Publications [#162114] of Nimmi Ramanujam
- C. F. Zhu and G. M. Palmer and T. M. Breslin and J. Harter and N. Ramanujam, Diagnosis of breast cancer using fluorescence and diffuse reflectance spectroscopy: a Monte-Carlo-model-based approach,
Journal Of Biomedical Optics, vol. 13 no. 3
(2008), ISSN 1083-3668
(last updated on 2009/09/02)
We explore the use of Monte-Carlo-model-based approaches for the analysis of fluorescence and diffuse reflectance spectra measured ex vivo from breast tissues. These models are used to extract the absorption, scattering, and fluorescence properties of malignant and nonmalignant tissues and to diagnose breast cancer based on these intrinsic tissue properties. Absorption and scattering properties, including beta-carotene concentration, total hemoglobin concentration, hemoglobin saturation, and the mean reduced scattering coefficient are derived from diffuse reflectance spectra using a previously developed Monte Carlo model of diffuse reflectance.
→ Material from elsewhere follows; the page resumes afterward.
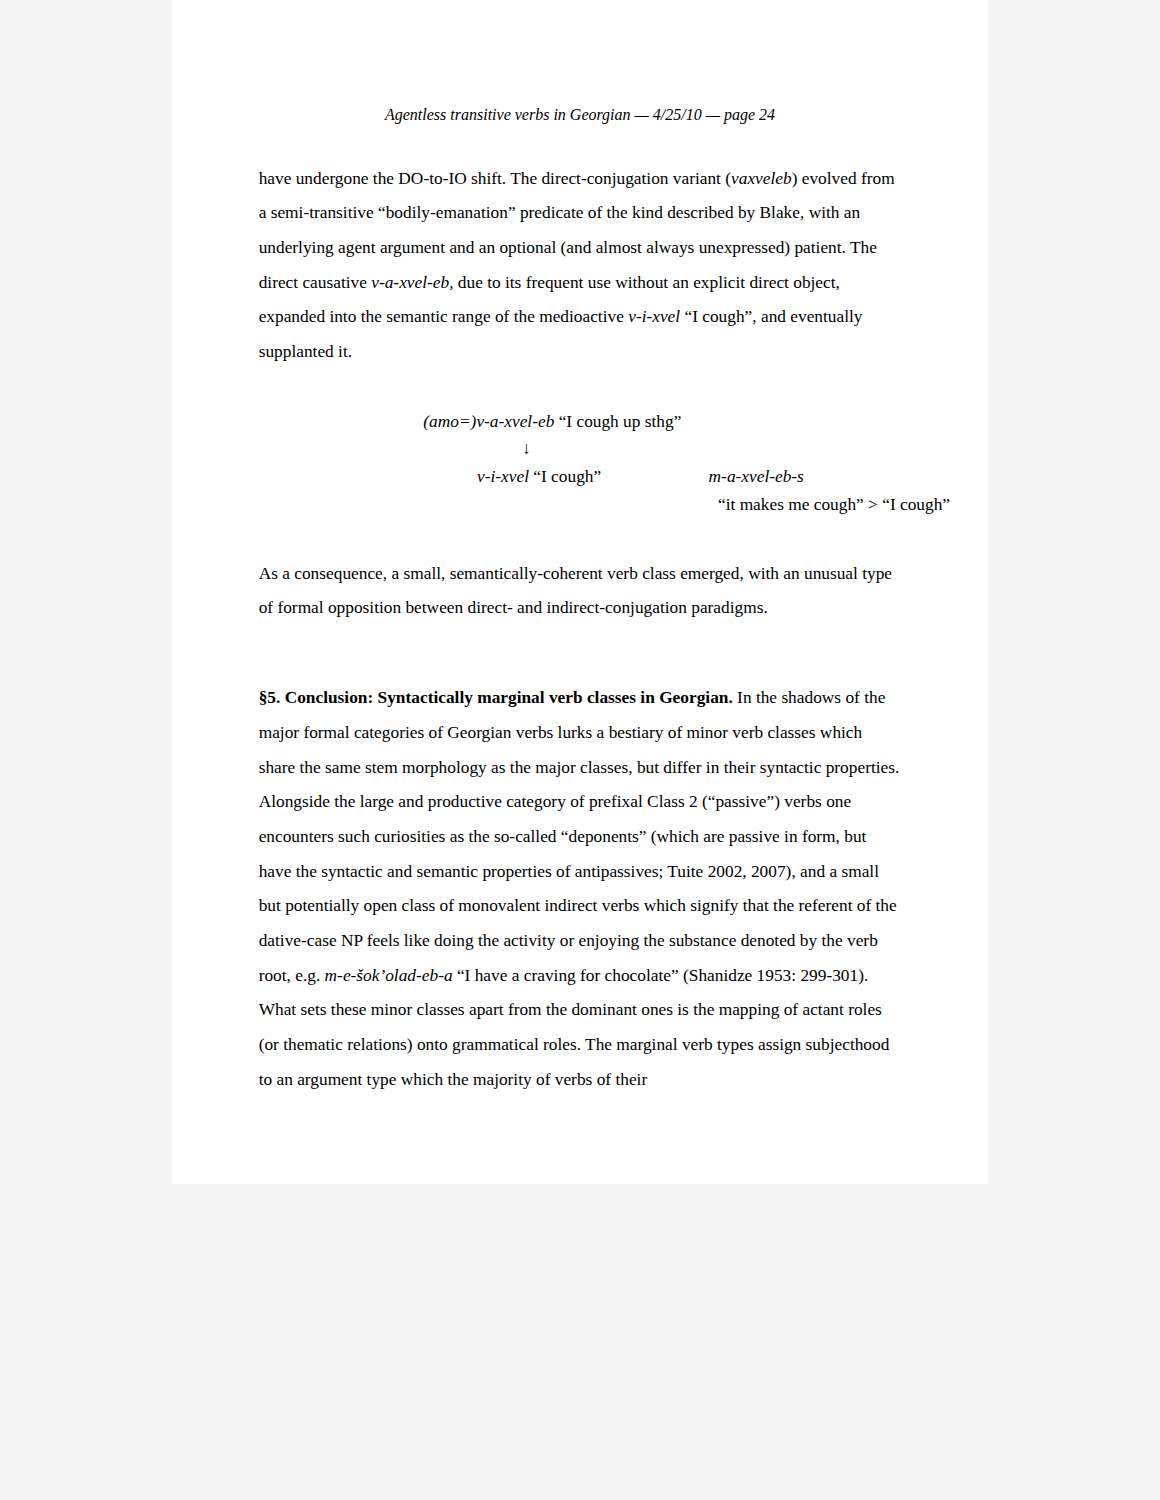Agentless transitive verbs in Georgian — 4/25/10 — page 24
have undergone the DO-to-IO shift. The direct-conjugation variant (vaxveleb) evolved from a semi-transitive “bodily-emanation” predicate of the kind described by Blake, with an underlying agent argument and an optional (and almost always unexpressed) patient. The direct causative v-a-xvel-eb, due to its frequent use without an explicit direct object, expanded into the semantic range of the medioactive v-i-xvel “I cough”, and eventually supplanted it.
(amo=)v-a-xvel-eb “I cough up sthg” ↓ v-i-xvel “I cough” m-a-xvel-eb-s “it makes me cough” > “I cough”
As a consequence, a small, semantically-coherent verb class emerged, with an unusual type of formal opposition between direct- and indirect-conjugation paradigms.
§5. Conclusion: Syntactically marginal verb classes in Georgian. In the shadows of the major formal categories of Georgian verbs lurks a bestiary of minor verb classes which share the same stem morphology as the major classes, but differ in their syntactic properties. Alongside the large and productive category of prefixal Class 2 (“passive”) verbs one encounters such curiosities as the so-called “deponents” (which are passive in form, but have the syntactic and semantic properties of antipassives; Tuite 2002, 2007), and a small but potentially open class of monovalent indirect verbs which signify that the referent of the dative-case NP feels like doing the activity or enjoying the substance denoted by the verb root, e.g. m-e-šok’olad-eb-a “I have a craving for chocolate” (Shanidze 1953: 299-301). What sets these minor classes apart from the dominant ones is the mapping of actant roles (or thematic relations) onto grammatical roles. The marginal verb types assign subjecthood to an argument type which the majority of verbs of their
A Monte Carlo model of fluorescence described in an earlier manuscript was employed to retrieve the intrinsic fluorescence spectra. The intrinsic fluorescence spectra were decomposed into several contributing components, which we attribute to endogenous fluorophores that may present in breast tissues including collagen, NADH, and retinol/vitamin A. The model-based approaches removes any dependency on the instrument and probe geometry. The relative fluorescence contributions of individual fluorescing components, as well as P-carotene concentration, hemoglobin saturation, and the mean reduced scattering coefficient display statistically significant differences between malignant and adipose breast tissues. The hemoglobin saturation and the reduced scattering coefficient display statistically significant differences between malignant and fibrous/benign breast tissues. A linear support vector machine classification using (1) fluorescence properties alone, (2) absorption and scattering properties alone, and (3) the combination of all tissue properties achieves comparable classification accuracies of 81 to 84\% in sensitivity and 75 to 89\% in specificity for discriminating malignant from nonmalignant breast tissues, suggesting each set of tissue properties are diagnostically useful for the discrimination of breast malignancy. (C) 2008 Society of Photo-Optical Instrumentation Engineers.